• Care Home
  • Care home

Mill House

Overall: Inadequate read more about inspection ratings

51 Mount Pleasant, Bilston, West Midlands, WV14 7LS (01902) 493436

Provided and run by:
Mr Ragavendrawo Ramdoo & Mrs Bernadette Ramdoo

Important:

We issued an urgent notice of decision to vary a condition on Mr Ragavendrawo Ramdoo & Mrs Bernadette Ramdoo on 24 June 2024 for failing to ensure people were safe and exposing them to the risk of harm at Mill House.

Important: We are carrying out a review of quality at Mill House. We will publish a report when our review is complete. Find out more about our inspection reports.

Report from 10 July 2024 assessment

On this page

Safe

Inadequate

Updated 6 August 2024

The service was not safe and remains inadequate. Not enough improvements had been made. We identified 1 breach of the legal regulations. People did not receive safe care which had resulted in harm for people. Care plans and risk assessments were not always in place when needed or followed to keep people safe. Managers and leaders were not aware of risks people were exposed to. The systems in place to monitor people’s safety were not effective and this had exposed people to harm.

This service scored 34 (out of 100) for this area. Find out what we look at when we assess this area and How we calculate these scores.

Learning culture

Score: 1

We did not look at Learning culture during this assessment. The score for this quality statement is based on the previous rating for Safe.

Safe systems, pathways and transitions

Score: 2

We did not look at Safe systems, pathways and transitions during this assessment. The score for this quality statement is based on the previous rating for Safe.

Safeguarding

Score: 1

We did not look at Safeguarding during this assessment. The score for this quality statement is based on the previous rating for Safe.

Involving people to manage risks

Score: 1

We discussed with the manager concerns around a fall a person had recently had and how they were mobilising. They were unable to provide us with an explanation as to why professional advice was not followed and they were not aware of the information within the daily notes that showed staff were not following the care plan. They were also unable to explain or demonstrate they had considered the person’s poor mobility post fall could be linked to the fall. When people were displaying periods of emotional distress the manager told us no plans were in place for this, and these had not been completed since our last site visit. The manager and staff confirmed they were not aware of, and no action had been taken in relation to a person losing a significant amount of weight. The manager also confirmed no action had been taken when a person had a wound, and this had deteriorated. The manager told us they were not able to action our concerns during the site visit as they were not supernumerary and counted in the care numbers. We did not speak with the provider during our site visit as they were not available. We wrote to the provider after we left the premises seeking reassurances but were not assured by the provider’s response as the immediate risks were not adequately addressed. We requested further information from the provider the following day, we did not receive a response.
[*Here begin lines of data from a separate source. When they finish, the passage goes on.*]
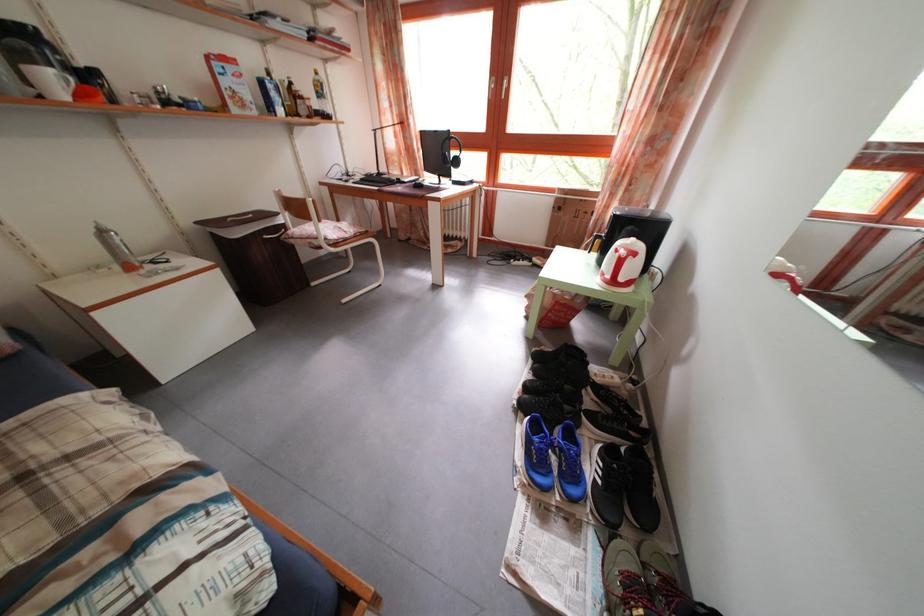
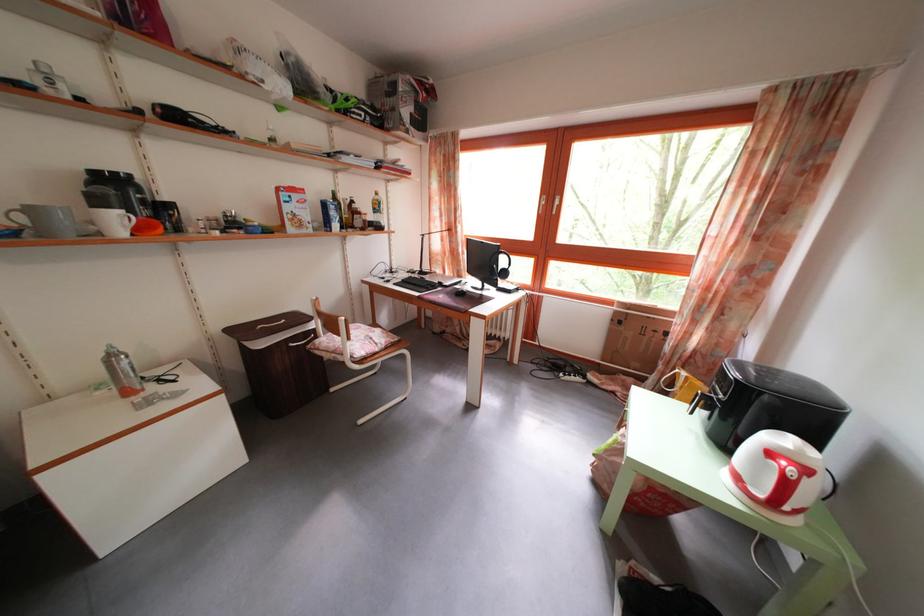
The images are taken continuously from a first-person perspective. In which direction are you moving?

The movement direction of the cameraman is left, forward.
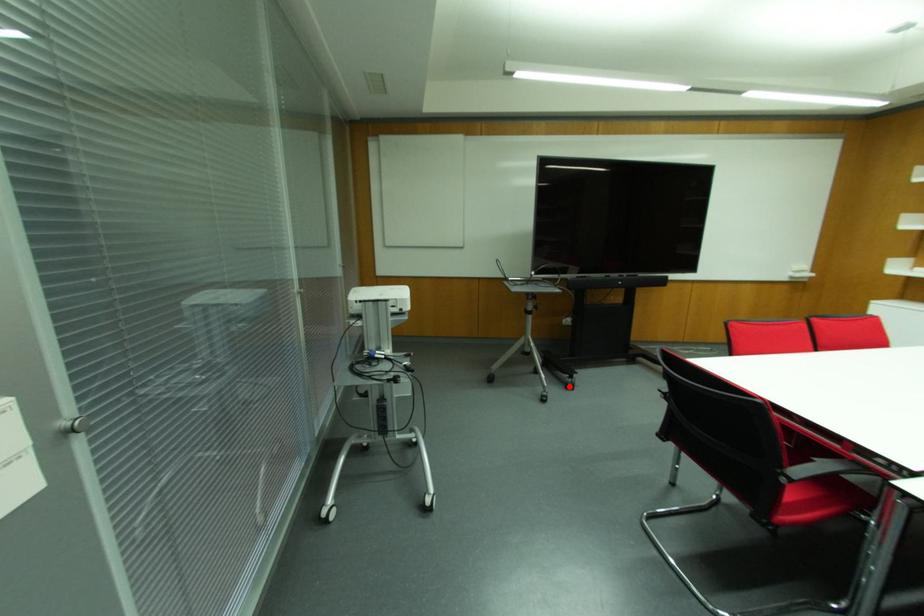
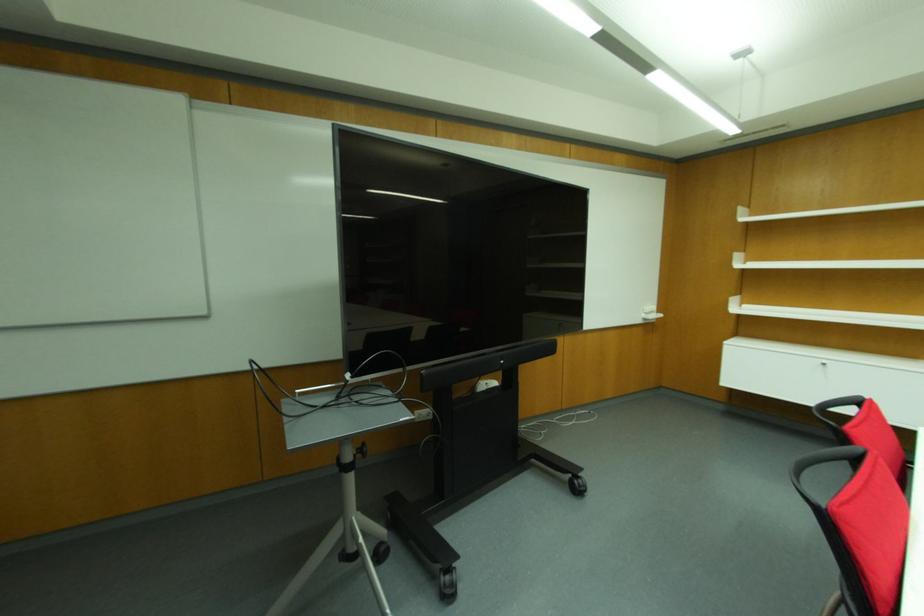
Question: I am providing you with two images of the same scene from different viewpoints. A red point is shown in image1. For the corresponding object point in image2, is it positioned nearer or farther from the camera?

Choices:
 (A) Nearer
 (B) Farther

Answer: (B)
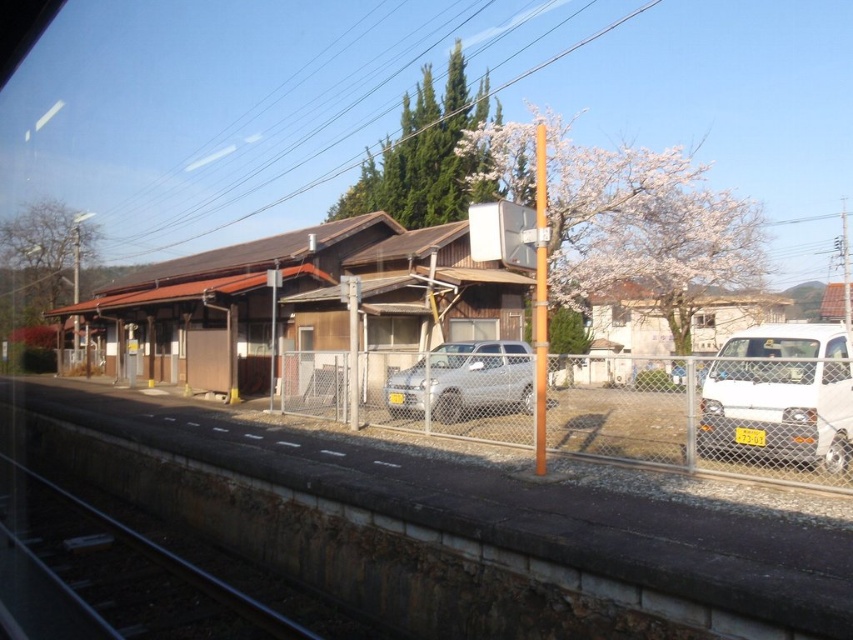
Is point (305, 252) positioned behind point (659, 396)?

That is True.

Is brown wooden building at center closer to the viewer compared to metallic chain-link fence at center?

No, it is not.

The height and width of the screenshot is (640, 853). I want to click on brown wooden building at center, so click(x=303, y=298).

Is brown wooden building at center taller than white matte van at right?

Yes.

Who is more distant from viewer, (271, 310) or (821, 388)?

The point (271, 310) is behind.

Which is behind, point (502, 307) or point (795, 460)?

The point (502, 307) is more distant.

Locate an element on the screen. The width and height of the screenshot is (853, 640). brown wooden building at center is located at coordinates (303, 298).

Between point (733, 440) and point (115, 525), which one is positioned in front?

Point (733, 440)

Can you confirm if white matte van at right is taller than black metal train track at lower left?

Yes, white matte van at right is taller than black metal train track at lower left.

Locate an element on the screen. white matte van at right is located at coordinates (780, 396).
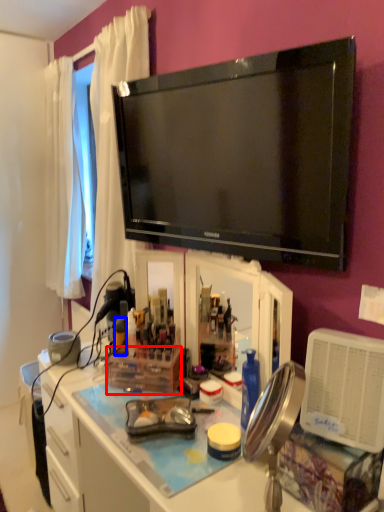
Question: Which object is further to the camera taking this photo, box (highlighted by a red box) or bottle (highlighted by a blue box)?

Choices:
 (A) box
 (B) bottle

Answer: (B)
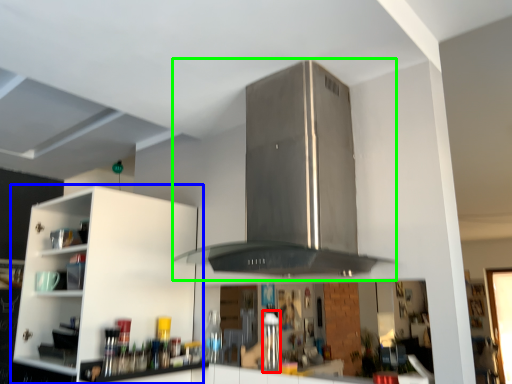
Question: Which object is positioned closest to appliance (highlighted by a red box)? Select from cabinetry (highlighted by a blue box) and vent (highlighted by a green box).

Choices:
 (A) cabinetry
 (B) vent

Answer: (B)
We observed staff were not following people’s care plans and risk assessment. For example, a person who had recently fallen was not mobilising in line with their care plan, placing them at risk of further falls. We observed a person inappropriately touch another person whilst they were sitting next to them, exposing them to harm. We informed staff of this, but no action was taken, and they continued to be seated next to each other. This meant staff had not responded to risk which placed this person and others at an increased risk of harm. We saw one person was mobilising independently with no support from staff and they were not wearing footwear during these times. This was not in line with this person’s care plan and placed them at increased risk of falls.
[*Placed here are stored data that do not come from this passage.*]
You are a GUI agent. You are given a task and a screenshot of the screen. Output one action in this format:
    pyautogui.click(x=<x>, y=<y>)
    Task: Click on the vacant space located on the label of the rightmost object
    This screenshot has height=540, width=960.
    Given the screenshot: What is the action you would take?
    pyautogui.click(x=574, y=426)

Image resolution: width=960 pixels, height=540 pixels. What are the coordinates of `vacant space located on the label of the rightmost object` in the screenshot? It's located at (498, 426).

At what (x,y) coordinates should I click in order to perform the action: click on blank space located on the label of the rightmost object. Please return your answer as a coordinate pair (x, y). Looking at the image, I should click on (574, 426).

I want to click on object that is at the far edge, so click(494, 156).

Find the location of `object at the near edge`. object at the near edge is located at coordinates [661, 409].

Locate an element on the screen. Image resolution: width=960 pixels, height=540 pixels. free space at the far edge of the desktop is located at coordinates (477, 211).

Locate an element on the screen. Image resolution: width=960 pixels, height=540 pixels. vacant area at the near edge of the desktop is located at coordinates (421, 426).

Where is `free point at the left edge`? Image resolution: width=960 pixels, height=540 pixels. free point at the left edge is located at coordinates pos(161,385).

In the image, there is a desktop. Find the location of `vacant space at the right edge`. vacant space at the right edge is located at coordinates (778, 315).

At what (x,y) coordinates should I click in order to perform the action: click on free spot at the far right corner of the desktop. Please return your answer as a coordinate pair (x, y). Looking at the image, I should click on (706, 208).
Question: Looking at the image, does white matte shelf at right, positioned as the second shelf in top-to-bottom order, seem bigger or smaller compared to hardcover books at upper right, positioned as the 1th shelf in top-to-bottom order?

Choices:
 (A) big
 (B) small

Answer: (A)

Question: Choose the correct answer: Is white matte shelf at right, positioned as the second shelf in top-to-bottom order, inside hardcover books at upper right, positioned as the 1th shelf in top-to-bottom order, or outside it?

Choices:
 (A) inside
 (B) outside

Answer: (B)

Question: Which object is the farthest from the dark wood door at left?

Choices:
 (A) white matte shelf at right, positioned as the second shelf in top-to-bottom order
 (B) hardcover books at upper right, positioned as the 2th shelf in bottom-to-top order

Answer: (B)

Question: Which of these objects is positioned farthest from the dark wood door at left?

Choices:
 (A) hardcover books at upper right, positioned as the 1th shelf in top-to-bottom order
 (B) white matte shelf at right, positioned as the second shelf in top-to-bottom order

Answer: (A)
The systems in place to keep people safe were not effective and people were placed at risk of harm. There were no systems in place to monitor mobility and falls. We saw the care plans in place were not followed, exposing people to the risk of falls. A fall had occurred in the home, the person had seen paramedics who had advised for the GP to review this person. This had not been completed and the person was experiencing issues with their mobility. This had not been identified and no action had been taken. When people had displayed periods of emotional distress, we saw not all incidents were documented. We found the same concerns at our last site visit. There was not always guidance, care plans or risk assessments to show how to support people during these times and these incidents continued to occur. People had received injuries during these times, meaning people had been exposed to harm. The systems in place to monitor weight loss or wounds were not effective. We found 1 person had lost a significant amount of weight, but this had not been identified and no action taken. Another person had a wound which had deteriorated, and no action had been taken.

Safe environments

Score: 1

We did not look at Safe environments during this assessment. The score for this quality statement is based on the previous rating for Safe.
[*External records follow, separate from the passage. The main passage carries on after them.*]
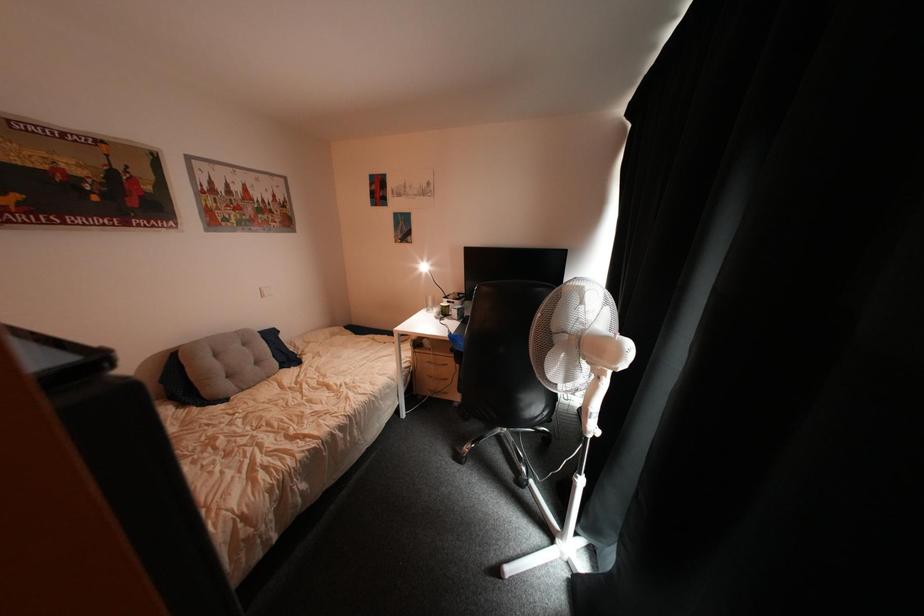
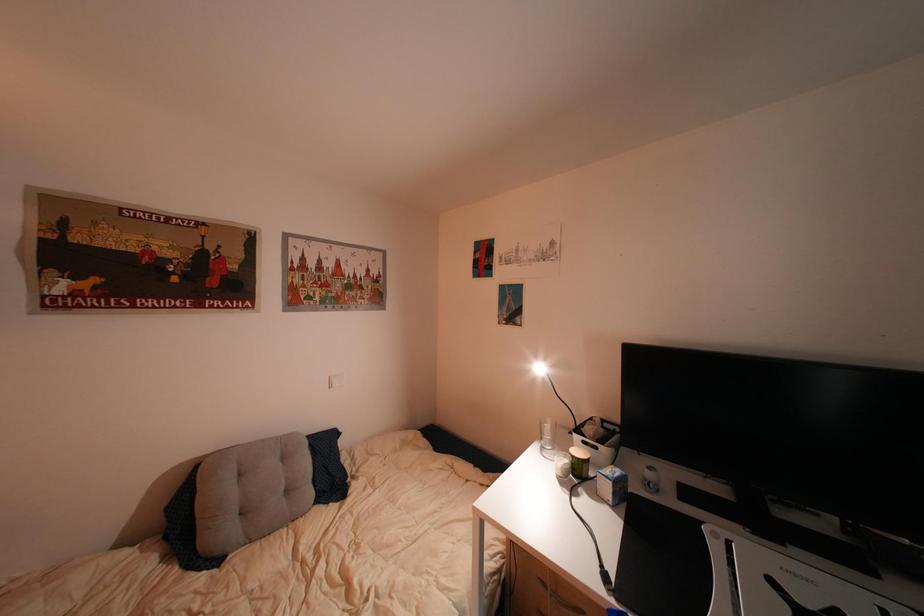
Question: The camera is either moving clockwise (left) or counter-clockwise (right) around the object. The first image is from the beginning of the video and the second image is from the end. Is the camera moving left or right when shooting the video?

Choices:
 (A) Left
 (B) Right

Answer: (B)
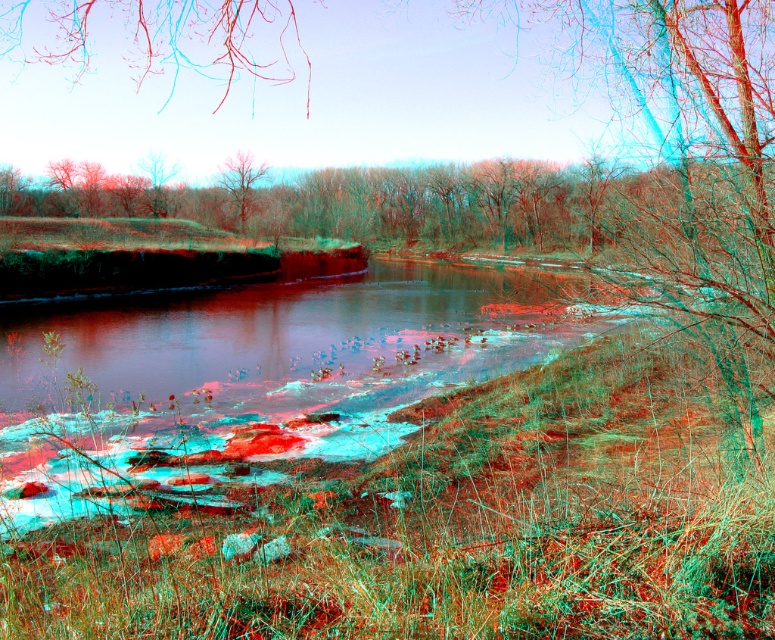
Based on the photo, you are standing in the serene natural scene and want to take a photo of both the smooth bark tree at center and the smooth bark tree at upper left. Which tree should you focus on first to ensure both are in clear view?

You should focus on the smooth bark tree at center first because it is closer to the viewer than the smooth bark tree at upper left, so adjusting focus from near to far will help both be in clear view.

You are standing in the serene natural scene depicted in the image. You notice two points marked in the scene. The first point is located at coordinates point [570,170], and the second point is at point [170,173]. Which of these two points is closer to your current position?

Point [170,173] is closer to your current position because it is less further to the camera than point [570,170].

Please provide the 2D coordinates of the green matte tree at center in the scene described.

The green matte tree at center is located at the 2D coordinates of point (491, 204).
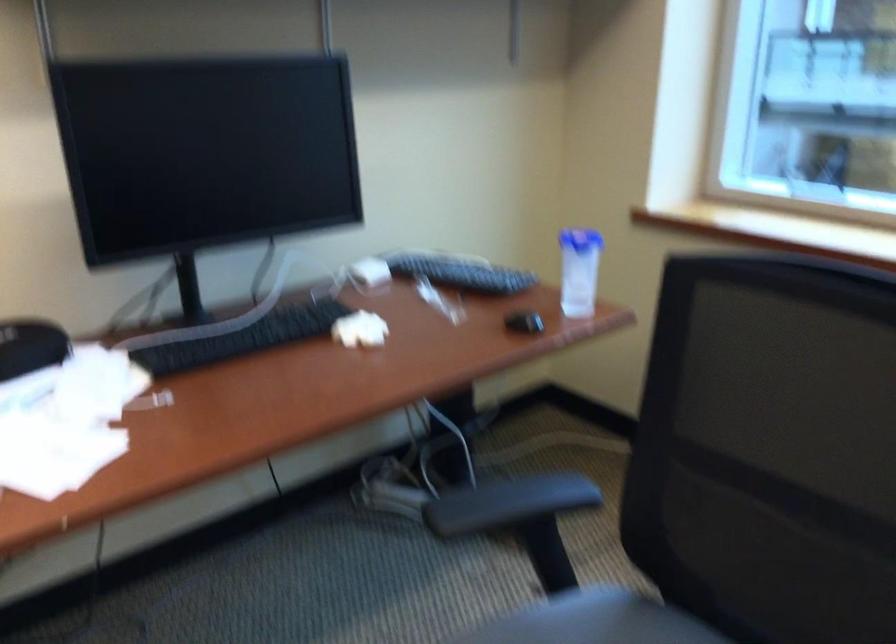
Where would you open the blue bottle lid? Please return your answer as a coordinate pair (x, y).

(581, 240)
Safe and effective staffing

Score: 1

We did not look at Safe and effective staffing during this assessment. The score for this quality statement is based on the previous rating for Safe.

Infection prevention and control

Score: 2

We did not look at Infection prevention and control during this assessment. The score for this quality statement is based on the previous rating for Safe.

Medicines optimisation

Score: 2

We did not look at Medicines optimisation during this assessment. The score for this quality statement is based on the previous rating for Safe.